Un pedazo de la historia de Albania se ha escrito en esta ciudad, vinculada a su fortaleza, de la que poco queda en pie. Krujë está situada en el centro de Albania, a escasos 20 kilómetros de la capital Tirana, a una altitud de 600 metros, en el monte Mali i Krujës, con la llanura del río Ishem abierta a las vertientes meridional y occidental. 


Ancestral morada de los ilirios, fue anexionada por Roma y desarrolló un cierto urbanismo a partir del siglo VI d.C. La primera referencia a su nombre, Kroai, aparece en un documento bizantino del siglo VII. En latín medieval era llamada Croya u Oppidum Croarum. A finales del siglo XII se convirtió en el centro del primer estado albanés de nombre conocido, el Principado de Arbanon, para ser incorporado más tarde al Reino Medieval de Albania fundado por Carlos I de Nápoles. Más tarde fue conquistada por los serbios en 1343 y recuperada por la familia Thopia.
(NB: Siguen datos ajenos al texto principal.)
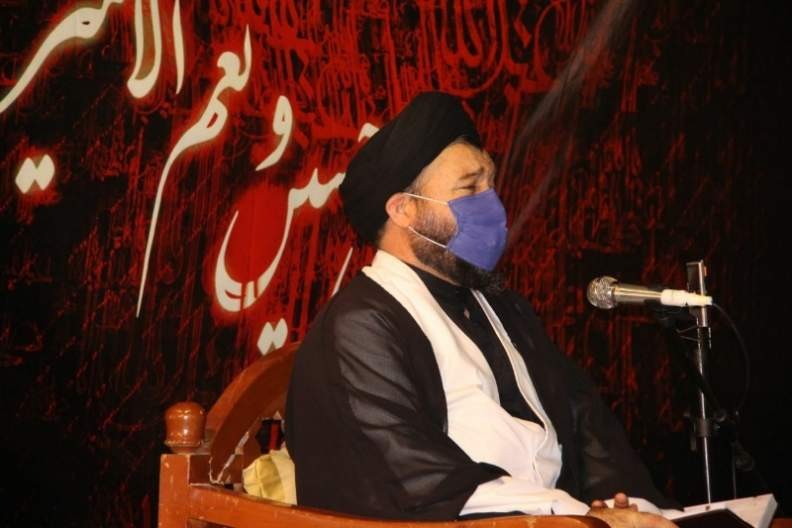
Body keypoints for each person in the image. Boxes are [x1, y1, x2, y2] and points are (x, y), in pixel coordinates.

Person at [285, 91, 678, 527]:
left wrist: (623, 507)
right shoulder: (358, 330)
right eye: (470, 188)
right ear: (404, 210)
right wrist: (579, 519)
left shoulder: (501, 305)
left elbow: (583, 423)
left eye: (490, 183)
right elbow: (417, 483)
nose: (493, 204)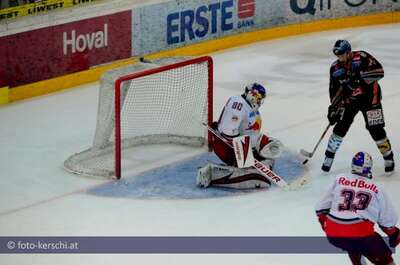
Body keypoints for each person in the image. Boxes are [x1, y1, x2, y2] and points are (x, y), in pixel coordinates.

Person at [322, 39, 395, 174]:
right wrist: (333, 108)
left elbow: (379, 71)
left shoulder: (362, 57)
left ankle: (388, 157)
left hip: (371, 99)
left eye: (342, 54)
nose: (340, 57)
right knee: (341, 127)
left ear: (349, 52)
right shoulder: (335, 68)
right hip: (351, 100)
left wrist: (360, 78)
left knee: (376, 129)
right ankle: (329, 157)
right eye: (337, 55)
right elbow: (335, 89)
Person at [315, 151, 400, 265]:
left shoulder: (340, 179)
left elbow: (320, 208)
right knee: (385, 260)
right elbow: (388, 220)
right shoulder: (375, 188)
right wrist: (393, 234)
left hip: (334, 234)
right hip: (361, 234)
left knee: (351, 242)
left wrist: (328, 225)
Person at [196, 82, 283, 189]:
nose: (260, 101)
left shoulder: (250, 106)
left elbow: (250, 130)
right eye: (258, 98)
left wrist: (254, 149)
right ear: (252, 95)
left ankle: (248, 166)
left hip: (244, 144)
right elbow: (227, 131)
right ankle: (212, 173)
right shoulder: (238, 104)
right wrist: (244, 153)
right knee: (258, 177)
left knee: (273, 149)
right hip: (227, 147)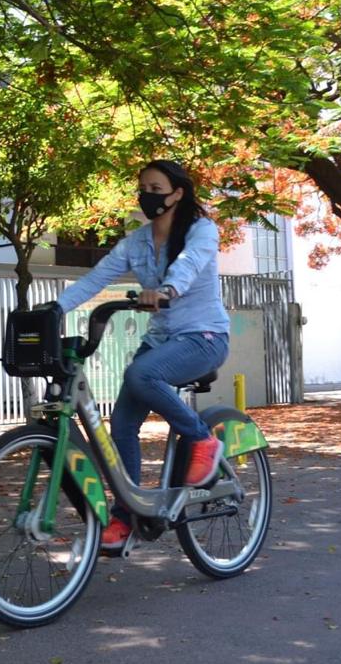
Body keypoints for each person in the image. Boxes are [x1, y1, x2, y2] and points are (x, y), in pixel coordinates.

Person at [50, 159, 230, 552]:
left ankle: (201, 439)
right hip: (162, 340)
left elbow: (189, 265)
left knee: (140, 375)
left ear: (177, 193)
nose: (146, 196)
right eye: (143, 189)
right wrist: (55, 308)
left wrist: (166, 290)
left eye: (155, 189)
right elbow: (96, 278)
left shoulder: (201, 230)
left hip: (204, 337)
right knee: (122, 423)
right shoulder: (136, 242)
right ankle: (127, 515)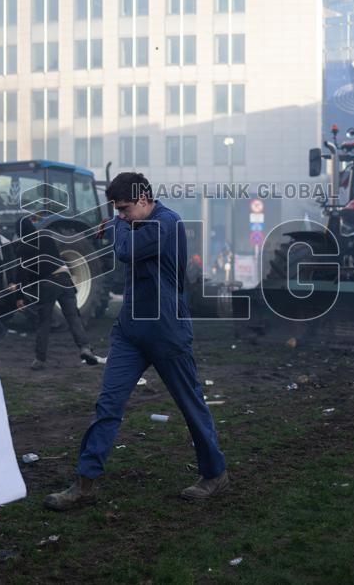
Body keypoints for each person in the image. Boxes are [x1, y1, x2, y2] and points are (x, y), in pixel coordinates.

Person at [44, 173, 228, 510]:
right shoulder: (133, 223)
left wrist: (115, 225)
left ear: (144, 198)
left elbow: (126, 251)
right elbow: (123, 248)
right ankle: (84, 483)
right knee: (108, 405)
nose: (122, 213)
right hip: (130, 332)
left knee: (190, 405)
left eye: (125, 208)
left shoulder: (166, 223)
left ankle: (214, 473)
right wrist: (118, 223)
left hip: (167, 332)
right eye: (117, 209)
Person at [13, 213, 104, 369]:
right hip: (64, 279)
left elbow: (23, 275)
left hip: (47, 284)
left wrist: (19, 296)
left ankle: (40, 359)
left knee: (44, 322)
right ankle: (85, 348)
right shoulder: (46, 237)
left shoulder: (22, 248)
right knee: (73, 317)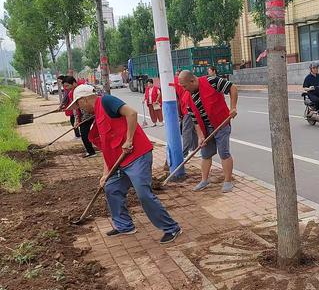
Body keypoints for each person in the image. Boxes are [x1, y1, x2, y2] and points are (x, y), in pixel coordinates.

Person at [67, 84, 182, 243]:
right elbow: (107, 150)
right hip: (120, 161)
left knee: (143, 194)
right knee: (111, 187)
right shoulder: (98, 118)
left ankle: (172, 228)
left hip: (137, 155)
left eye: (78, 104)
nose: (79, 108)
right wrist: (105, 173)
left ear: (85, 99)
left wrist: (128, 140)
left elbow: (132, 113)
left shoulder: (107, 101)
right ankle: (124, 226)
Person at [178, 70, 238, 193]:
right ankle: (204, 180)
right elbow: (195, 119)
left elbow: (232, 87)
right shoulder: (188, 97)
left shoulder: (211, 81)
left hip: (221, 124)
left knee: (224, 153)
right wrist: (200, 136)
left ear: (192, 81)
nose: (184, 89)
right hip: (206, 128)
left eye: (185, 86)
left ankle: (227, 181)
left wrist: (233, 107)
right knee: (205, 155)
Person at [171, 73, 198, 158]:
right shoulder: (178, 82)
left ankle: (185, 153)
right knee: (193, 130)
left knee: (186, 130)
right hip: (190, 107)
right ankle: (195, 149)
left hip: (187, 108)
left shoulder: (173, 85)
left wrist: (180, 114)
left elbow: (177, 101)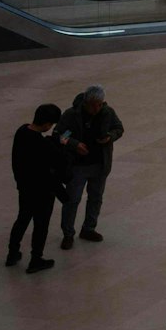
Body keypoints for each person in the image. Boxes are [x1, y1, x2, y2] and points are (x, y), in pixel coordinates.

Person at [56, 85, 123, 249]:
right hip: (77, 166)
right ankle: (68, 233)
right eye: (93, 104)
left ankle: (89, 228)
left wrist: (109, 137)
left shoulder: (108, 112)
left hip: (100, 165)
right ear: (85, 102)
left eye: (100, 104)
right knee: (72, 200)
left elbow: (119, 129)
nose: (97, 108)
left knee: (96, 198)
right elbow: (59, 135)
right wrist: (74, 144)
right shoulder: (72, 115)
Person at [9, 102, 66, 272]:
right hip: (42, 191)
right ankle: (36, 259)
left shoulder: (21, 131)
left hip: (25, 187)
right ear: (47, 124)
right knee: (41, 225)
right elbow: (59, 162)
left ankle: (12, 253)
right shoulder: (42, 144)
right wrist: (60, 145)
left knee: (22, 219)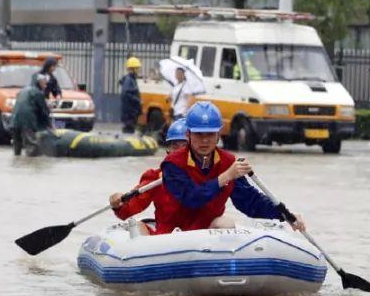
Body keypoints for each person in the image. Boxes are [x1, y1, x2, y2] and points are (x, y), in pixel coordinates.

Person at [155, 102, 305, 234]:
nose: (205, 140)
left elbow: (249, 201)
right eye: (199, 134)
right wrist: (225, 177)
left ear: (219, 135)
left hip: (207, 231)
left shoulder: (228, 161)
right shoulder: (172, 163)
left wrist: (285, 214)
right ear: (188, 134)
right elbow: (192, 198)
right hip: (173, 234)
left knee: (226, 224)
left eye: (210, 134)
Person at [107, 119, 189, 230]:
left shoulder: (209, 173)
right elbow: (127, 210)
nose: (179, 152)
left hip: (200, 236)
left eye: (185, 146)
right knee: (137, 227)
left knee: (219, 222)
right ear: (168, 149)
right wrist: (117, 204)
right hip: (166, 236)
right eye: (175, 146)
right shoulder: (155, 178)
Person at [12, 73, 53, 157]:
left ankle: (17, 165)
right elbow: (44, 111)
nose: (45, 84)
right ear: (38, 82)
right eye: (44, 82)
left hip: (15, 120)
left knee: (17, 146)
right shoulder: (38, 93)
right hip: (27, 121)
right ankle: (30, 164)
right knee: (32, 146)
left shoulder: (23, 90)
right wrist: (50, 125)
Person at [119, 57, 142, 133]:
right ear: (133, 69)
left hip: (131, 114)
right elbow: (126, 94)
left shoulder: (131, 79)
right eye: (137, 68)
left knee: (129, 132)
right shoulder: (129, 80)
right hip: (129, 114)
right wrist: (138, 101)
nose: (138, 70)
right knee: (128, 133)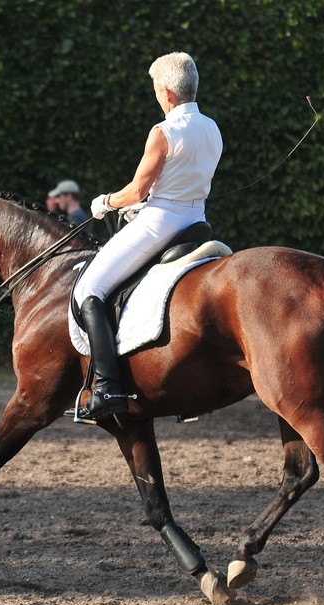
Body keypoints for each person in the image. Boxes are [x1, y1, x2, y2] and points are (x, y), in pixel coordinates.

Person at [74, 52, 223, 422]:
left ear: (168, 93)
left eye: (157, 90)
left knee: (88, 290)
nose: (157, 96)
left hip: (159, 224)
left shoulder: (163, 131)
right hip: (196, 221)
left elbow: (138, 191)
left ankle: (107, 388)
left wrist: (106, 202)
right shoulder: (212, 128)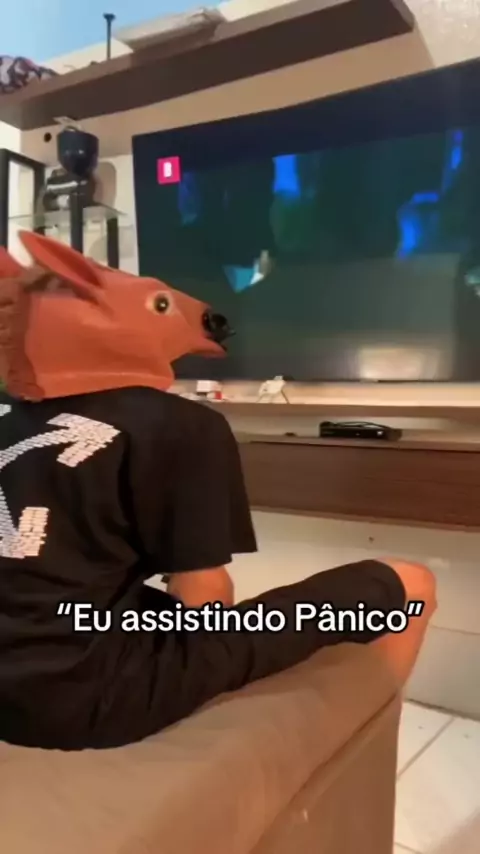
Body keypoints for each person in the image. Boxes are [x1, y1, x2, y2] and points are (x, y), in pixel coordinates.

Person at [0, 232, 436, 750]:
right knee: (409, 583)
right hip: (84, 702)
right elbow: (203, 601)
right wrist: (214, 653)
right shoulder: (181, 424)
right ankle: (359, 747)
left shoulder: (8, 422)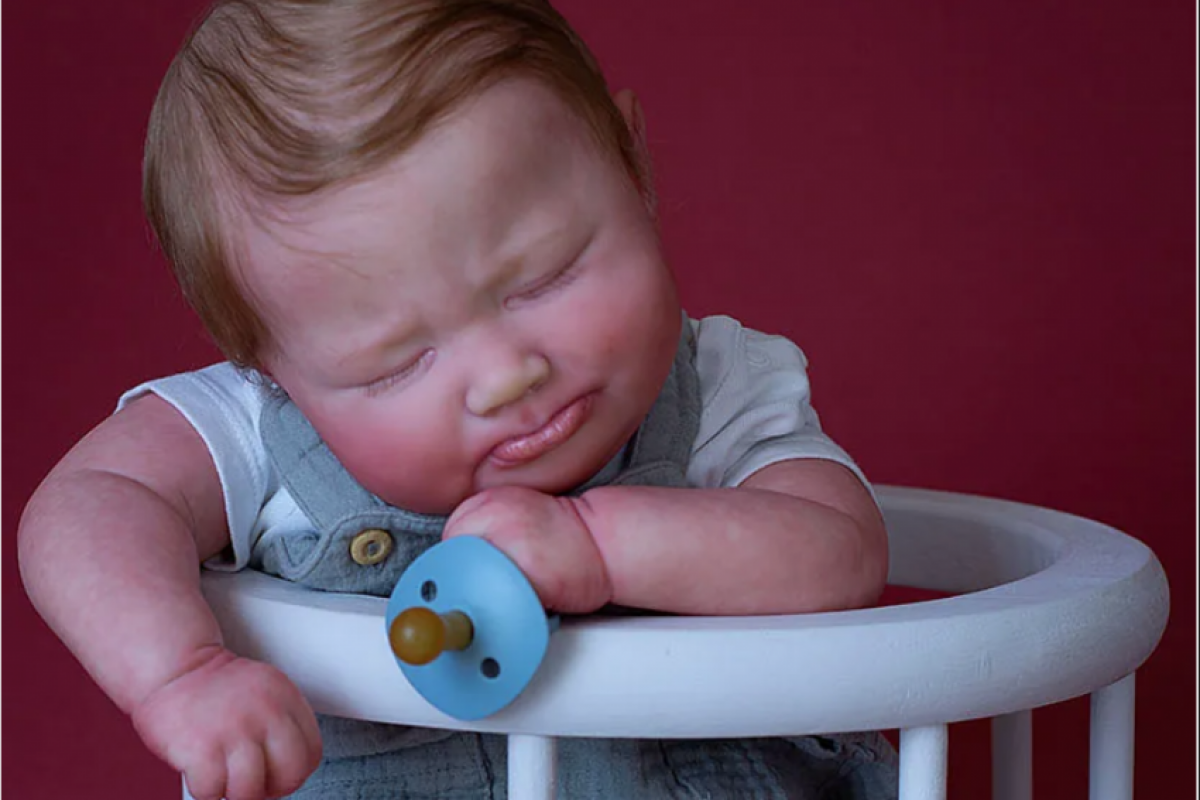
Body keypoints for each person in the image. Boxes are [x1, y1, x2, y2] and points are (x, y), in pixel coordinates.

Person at [18, 1, 895, 798]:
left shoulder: (721, 387)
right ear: (269, 367)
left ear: (633, 166)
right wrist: (178, 669)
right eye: (394, 363)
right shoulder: (251, 431)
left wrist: (601, 544)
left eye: (545, 276)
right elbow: (87, 506)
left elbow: (839, 553)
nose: (505, 374)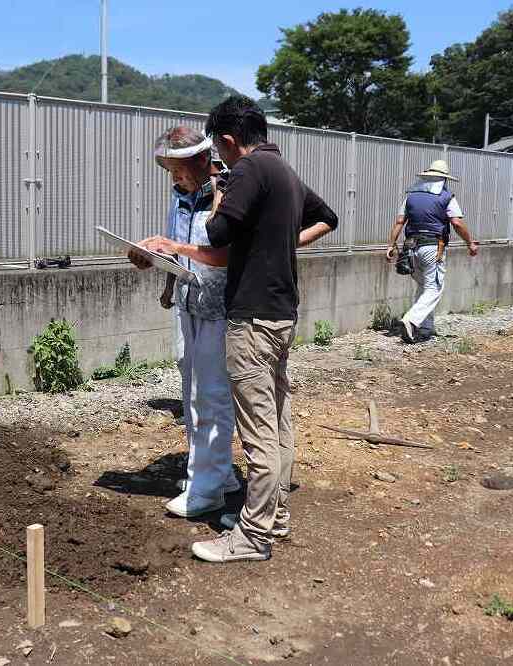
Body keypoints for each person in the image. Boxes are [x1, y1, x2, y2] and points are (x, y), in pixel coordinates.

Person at [140, 95, 338, 563]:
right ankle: (275, 516)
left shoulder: (246, 173)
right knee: (276, 420)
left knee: (257, 430)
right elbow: (325, 216)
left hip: (249, 314)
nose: (217, 162)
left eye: (217, 150)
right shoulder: (283, 170)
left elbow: (218, 237)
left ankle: (253, 534)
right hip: (279, 311)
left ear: (226, 142)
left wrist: (184, 241)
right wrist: (278, 243)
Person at [128, 125, 238, 518]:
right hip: (188, 303)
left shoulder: (225, 193)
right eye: (168, 169)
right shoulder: (181, 198)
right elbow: (178, 249)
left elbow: (220, 250)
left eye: (178, 168)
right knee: (190, 388)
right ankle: (212, 475)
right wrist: (162, 275)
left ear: (200, 161)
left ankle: (208, 486)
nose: (173, 177)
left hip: (219, 306)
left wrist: (173, 247)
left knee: (211, 395)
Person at [385, 160, 479, 343]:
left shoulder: (410, 197)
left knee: (423, 286)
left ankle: (425, 328)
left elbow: (399, 222)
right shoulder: (446, 197)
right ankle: (411, 320)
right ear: (444, 179)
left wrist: (390, 245)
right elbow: (457, 222)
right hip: (433, 247)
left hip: (410, 248)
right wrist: (470, 243)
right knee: (434, 288)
En el siglo XV estuvo controlada por los turcos, que la conquistaron en 1415, hasta que mediante un ardid, Skanderbeg logró arrebatársela. 


Desde ese momento Krujë se convirtió en uno de los baluartes que utilizó Skanderbeg para combatir a los otomanos. La fortaleza fue capaz de resistir tres asedios, 1450, 1466 y 1467, hasta caer definitivamente en manos de los sultanes en 1478, una década después de la muerte de Skanderbeg. Algunos de estos acontecimientos son narrados magistralmente por Ismael Kadera en su novela "El Cerco".


La ciudad fue otomana prácticamente hasta la independencia de Albania en 1913, y como recuerdo imborrable del pasado turco, aún sigue en pie su pequeño bazar, auténtica delicia para los visitantes y turistas, considerado un pequeño pedazo de Turquía en Albania. El bazar, a pesar de haber sido restaurado, conserva su tradicional encanto, y es que históricamente los habitantes de Krujë han sido considerados magníficos comerciantes. 


Entre los museos de la ciudad destaca el dedicado a Skanderbeg, el héroe y piedra angular del despertar nacionalista albanés. 


Desde esta atalaya era posible la comunicación con otras fortalezas situadas a más de 30 kilómetros, por medio de enormes hogueras. 



Una anécdota, el equipo de fútbol de la ciudad es el KS Kastrioti Krujë. 


Visitar Krujë es una experiencia inolvidable, es sumergirte en la historia y en la cultura albanesa.